# Action item
Extract all the text lines from the records below, copying each one character for character and leaving out the pictures.

# Data for review

=== Section Start ===

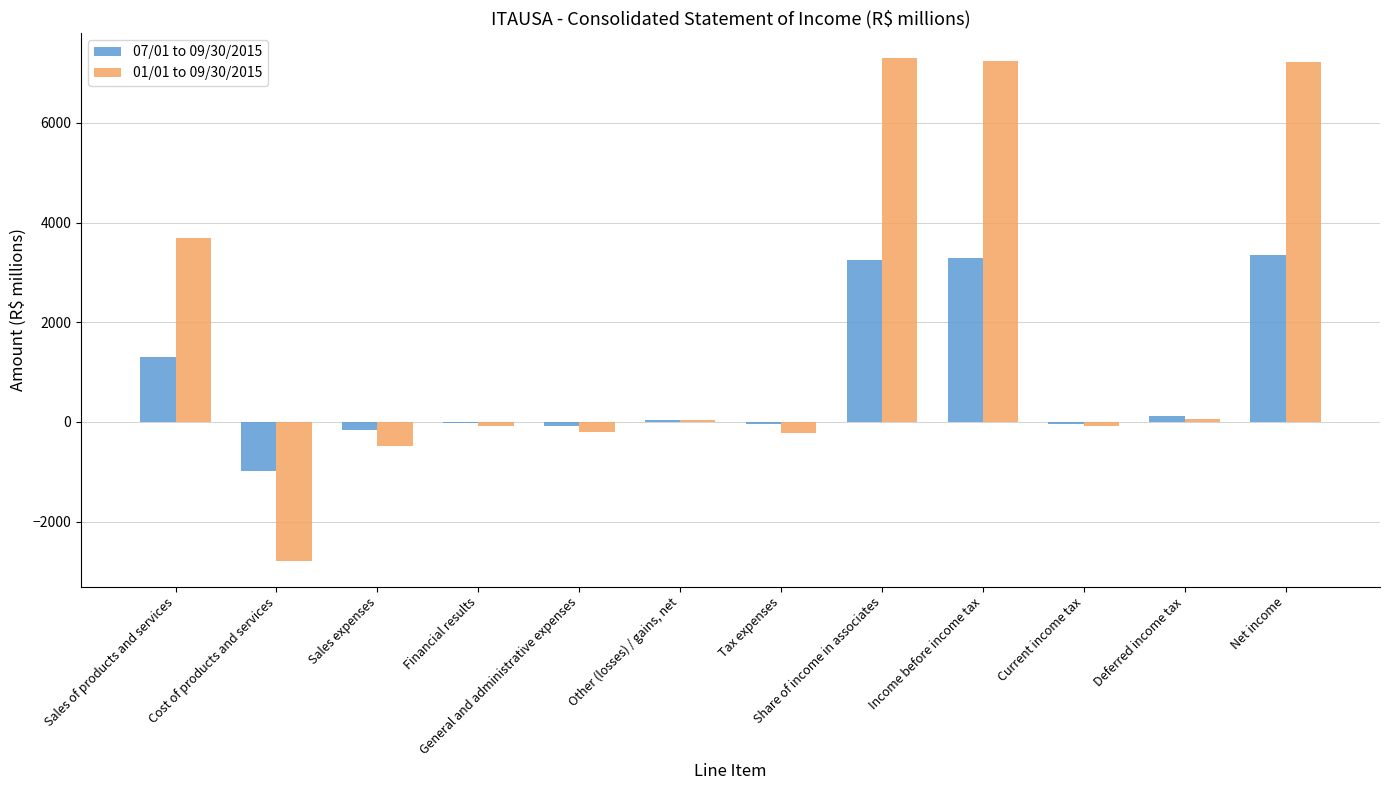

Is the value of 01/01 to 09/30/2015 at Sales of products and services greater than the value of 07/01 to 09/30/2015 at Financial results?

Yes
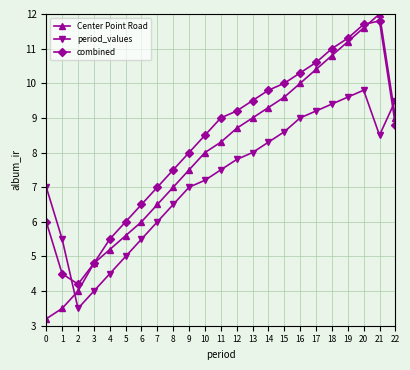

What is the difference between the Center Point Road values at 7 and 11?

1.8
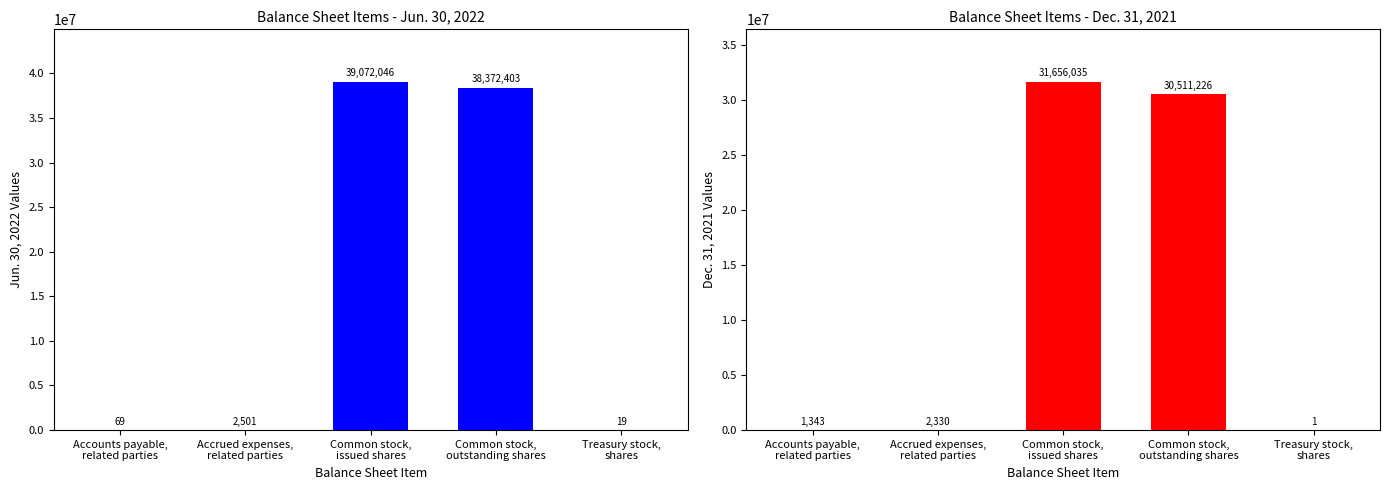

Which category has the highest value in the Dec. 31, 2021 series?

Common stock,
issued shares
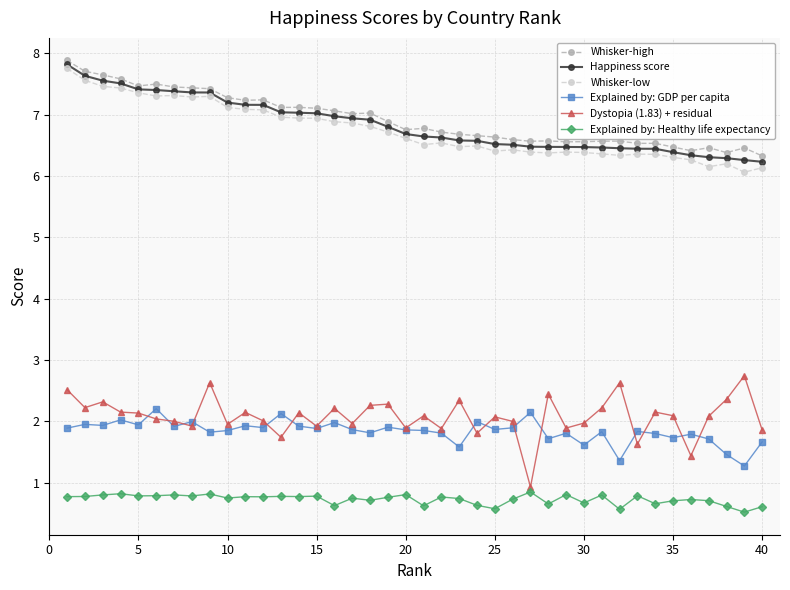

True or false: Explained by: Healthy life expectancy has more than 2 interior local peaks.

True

=== Section End ===

# Completed exercise
Is the value of 01/01 to 09/30/2015 at Sales of products and services greater than the value of 07/01 to 09/30/2015 at Financial results?

Yes

What is the difference between the Center Point Road values at 7 and 11?

1.8

Which category has the highest value in the Dec. 31, 2021 series?

Common stock,
issued shares

True or false: Explained by: Healthy life expectancy has more than 2 interior local peaks.

True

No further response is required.